Wednesday, April 8, 2015

April 10


The first honeybees, Apis meliflora, visited our crocus blossoms today. It was a clear, still, and relatively warm afternoon, and at some point during the warming day, the first foraging workers must have ventured out to find our pitiful early fare.

A neighbor keeps several bee boxes in the northern corner of the farm field, which is only a few hundred yards as the crow flies, across the road, through the tall spruce line, and over the undulating vegetable field. In the winter, the bees are clustered together inside the hives, ever rotating within a tight ball so that they conserve heat. On calm days in midwinter, when the temperature is so cold outside, I’ve put my ear to the side of the box and listened to the dull hum of the bees within.

Now I imagine that scouts have been leaving the hives for a couple of weeks, looking desperately for pollen and nectar sources to report back.
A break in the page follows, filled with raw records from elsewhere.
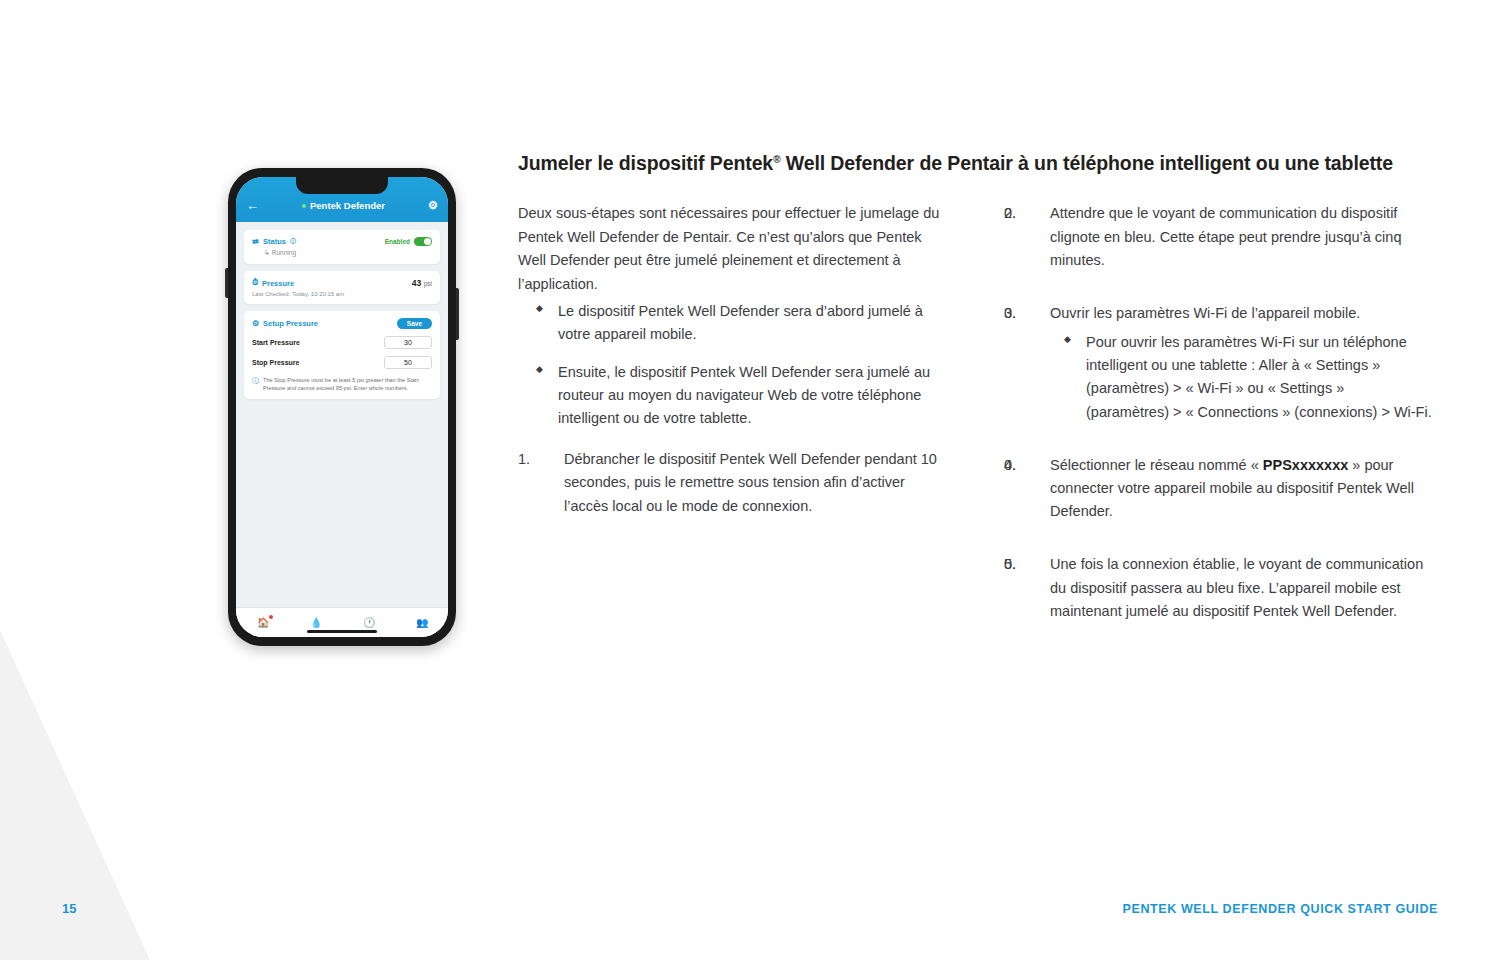←
Pentek Defender
⚙
⇄ Status ⓘ
Enabled
↳ Running
⏱ Pressure
43 psi
Last Checked: Today, 10:20:15 am
⚙ Setup Pressure
Save
Start Pressure
30
Stop Pressure
50
ⓘ The Stop Pressure must be at least 5 psi greater than the Start Pressure and cannot exceed 95 psi. Enter whole numbers.
🏠
💧
🕐
👥
Jumeler le dispositif Pentek® Well Defender de Pentair à un téléphone intelligent ou une tablette
Deux sous-étapes sont nécessaires pour effectuer le jumelage du Pentek Well Defender de Pentair. Ce n’est qu’alors que Pentek Well Defender peut être jumelé pleinement et directement à l’application.
Le dispositif Pentek Well Defender sera d’abord jumelé à votre appareil mobile.
Ensuite, le dispositif Pentek Well Defender sera jumelé au routeur au moyen du navigateur Web de votre téléphone intelligent ou de votre tablette.
Débrancher le dispositif Pentek Well Defender pendant 10 secondes, puis le remettre sous tension afin d’activer l’accès local ou le mode de connexion.
2. Attendre que le voyant de communication du dispositif clignote en bleu. Cette étape peut prendre jusqu’à cinq minutes.
3. Ouvrir les paramètres Wi-Fi de l’appareil mobile.
Pour ouvrir les paramètres Wi-Fi sur un téléphone intelligent ou une tablette : Aller à « Settings » (paramètres) > « Wi-Fi » ou « Settings » (paramètres) > « Connections » (connexions) > Wi-Fi.
4. Sélectionner le réseau nommé « PPSxxxxxxx » pour connecter votre appareil mobile au dispositif Pentek Well Defender.
5. Une fois la connexion établie, le voyant de communication du dispositif passera au bleu fixe. L’appareil mobile est maintenant jumelé au dispositif Pentek Well Defender.
15
PENTEK WELL DEFENDER QUICK START GUIDE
It’s difficult to think that our twenty or so crocuses could cause much excitement, but to look at them now in the afternoon sun loaded with bees going in and out of each one makes you think the pickings are good.

The air is still right now, and I can clearly hear the calls of several birds – some in the spruce line, some in the north woods, and others behind the house near the feeder no doubt. Now joining the chorus are the emergent insects that are beginning to buzz about.

These insects will be the fodder for our new bird migrants that soon will come, our grosbeaks, catbirds, wrens, and orioles. Spring is continuing to arrive.